The study, published in a recent issue of the Journal of Retailing, involved a nationwide sample of 174 supermarket managers and executives responsible for setting prices at their stores. Dickson and co-author Joel Urbany of the University of Notre Dame conducted the study to find out how store managers make their pricing decisions.

The managers were given a hypothetical situation in which

they had to react to price cuts and increases on eight different products from competing stores in their area.

The results indicated that some products have special significance to managers, Dickson said. Managers believe consumers use these products -- generally staple items which are bought frequently -- to judge a store's price image.

"What the supermarket has to do is find out which products their customers use to judge prices and then have the lowest price on those items," Dickson said.

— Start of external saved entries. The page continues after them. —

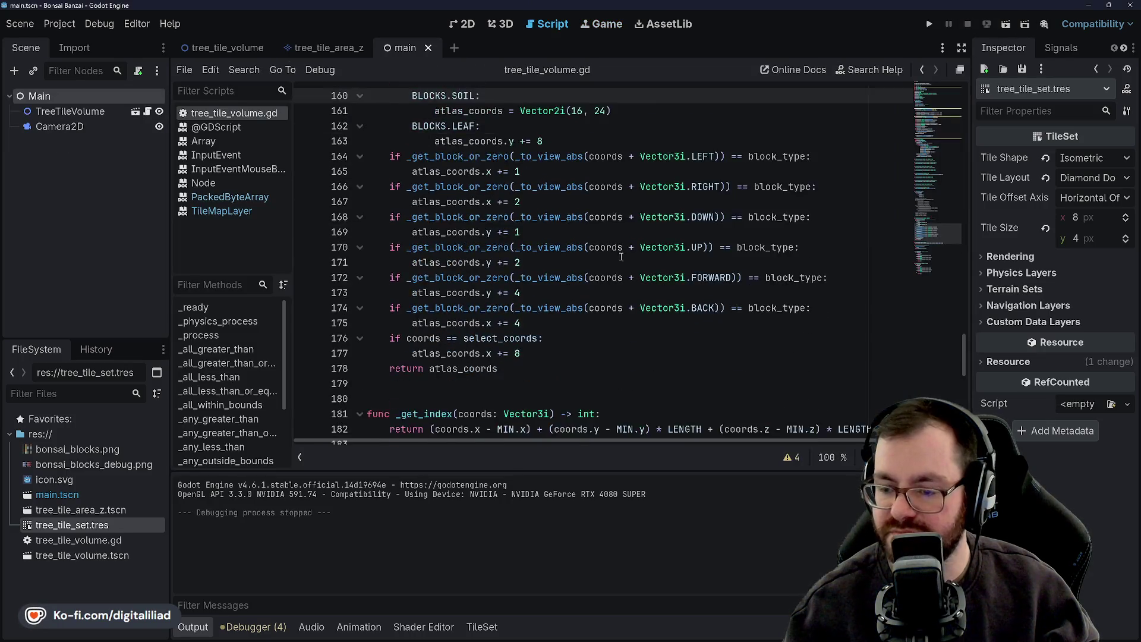
# Comment out the random block fill loop on lines 125–130
pyautogui.scroll(15, 507, 246)
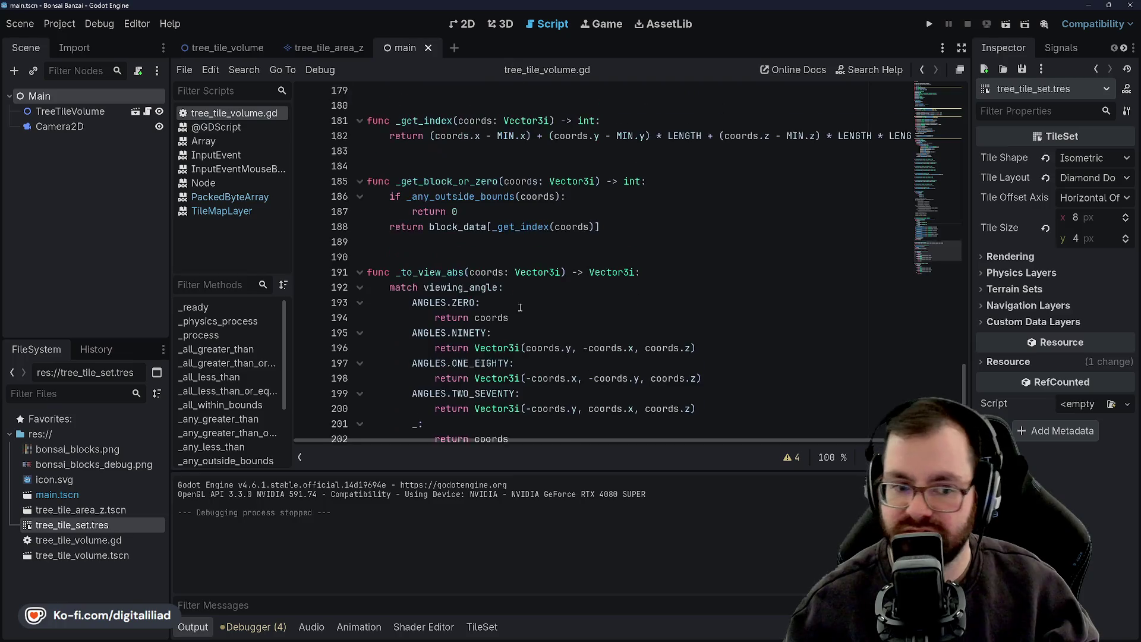
pyautogui.scroll(10, 515, 338)
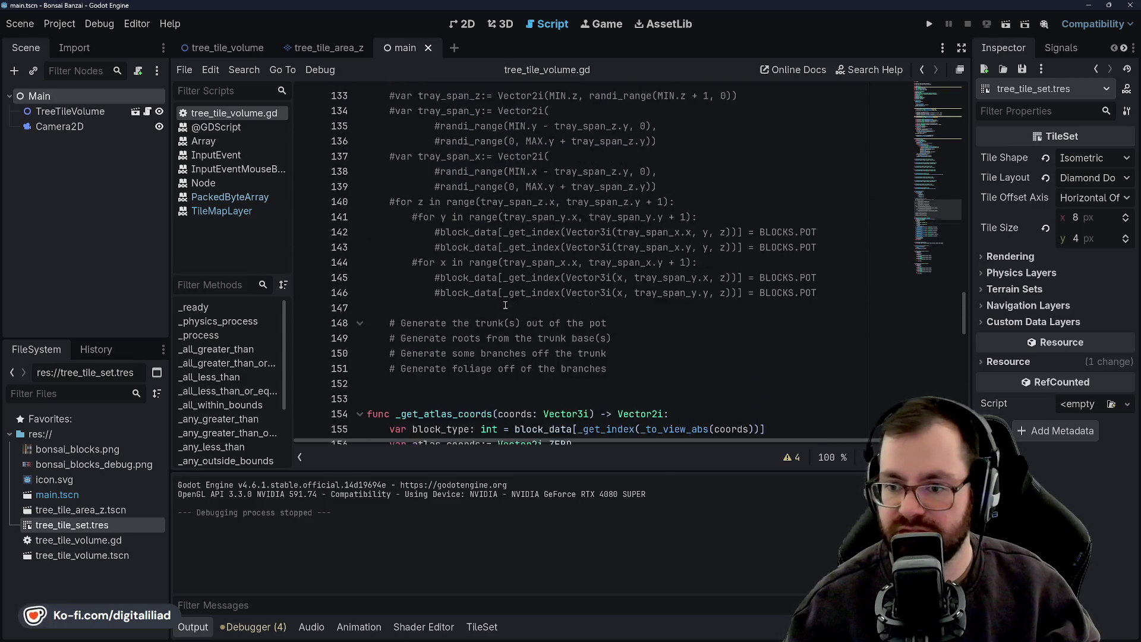
pyautogui.moveTo(555, 322)
pyautogui.mouseDown()
pyautogui.moveTo(453, 250)
pyautogui.moveTo(402, 248)
pyautogui.mouseUp()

In this study, bananas were one such "price image" product. When a competing store cut prices on bananas, the managers in the study said they would beat that new price by an additional 9 percent. When the competing store raised prices on bananas, the managers said they would still cut prices 3 percent to expand their price image advantage.

But managers don't react this strongly to all price cuts by competitors. If a competing store lowered prices on orange juice, the managers surveyed said they would lower their price -- but only one-fifth as much as their competitor. However, if the other store raised prices on orange juice, the managers said they would match about 90 percent of the price increase.

This suggests that managers believe consumers don't pay as much attention to orange juice prices as they do to prices on bananas, Dickson said.

Of the eight products in the study, five fit the profile of price image products. They were bananas, milk, Coca-Cola, bologna and mayonnaise. For two items -- orange juice and corn flakes -- managers were more likely to follow competitors' price hikes than price cuts. There was no strong effect either way for coffee prices.

Another wrinkle was also added to the study: managers were told either that a low percentage (10 to 25 percent) or a high percentage (75 percent) of the consumers in their area were active price comparison shoppers. Surprisingly, this didn't have an effect on the managers' pricing strategies. Dickson said he had believed that managers who were told consumers weren't comparison shoppers would be less likely to cut prices and more likely to raise them. But that wasn't true.

"I think this shows that the supermarket industry is very competitive and managers are aggressive about attracting consumers based on price," Dickson said.